> [Activity]
In the Perl archiving question below, explain in one to three sentences why the poster wants to write the archive on the fly instead of relying on create_archive().

> [Excerpt provided]
○ ○ ○ ○ ○ ○ ○

0

I am looking to compress a lot of data spread across loads of sub-directories into an archive. I cannot simply use built-in tar functions because I need my Perl script to work in a Windows as well as a Linux environment. I have found the Archive::Tar module but their documentation gives a warning:

Note that this method [create_archive()] does not write on the fly as it were; it still reads all the files into memory before writing out the archive. Consult the FAQ below if this is a problem.

Because of the sheer size of my data, I want to write 'on the fly'. But I cannot find useful information in the FAQ about writing files. They suggest to use the iterator iter():

Returns an iterator function that reads the tar file without loading it all in memory. Each time the function is called it will return the next file in the tarball.

my $next = Archive::Tar->iter( "example.tar.gz", 1, {filter => qr/\.pm$/} );
while( my $f = $next->() ) {
    print $f->name, "\n";
    $f->extract or warn "Extraction failed";
    # ....
}

But this only discusses the reading of files, not the writing of the compressed archive. So my question is, how can I take a directory $dir and recursively add it to an archive archive.tar.bz2 with bzip2 compression in a memory-friendly manner, i.e. without first loading the whole tree in memory?

I tried to build my own script with the suggestions in the comments using Archive::Tar::Streamed and IO::Compress::Bzip2, but to no avail.

○ ○ ○ ○ ○ ○ ○

> [Recorded data]
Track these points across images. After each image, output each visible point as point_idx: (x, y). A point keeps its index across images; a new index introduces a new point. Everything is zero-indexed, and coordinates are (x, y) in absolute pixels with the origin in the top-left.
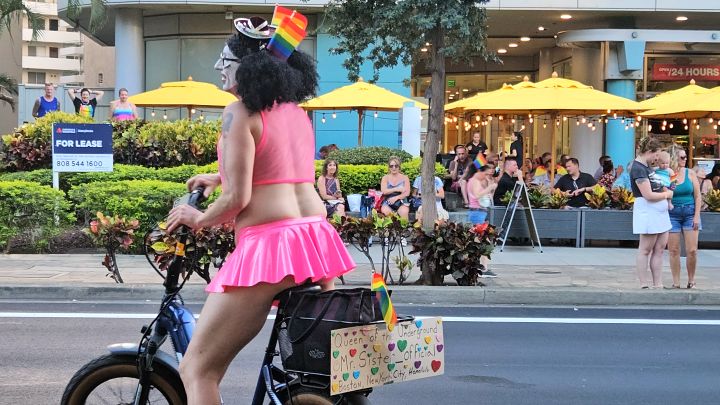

○ ○ ○ ○ ○ ○ ○

> [Output of the task]
The Archive::Tar documentation warns that create_archive() does not write on the fly and instead reads all the files into memory before writing the archive. Because the poster's data is so large, they want to avoid loading the whole tree into memory.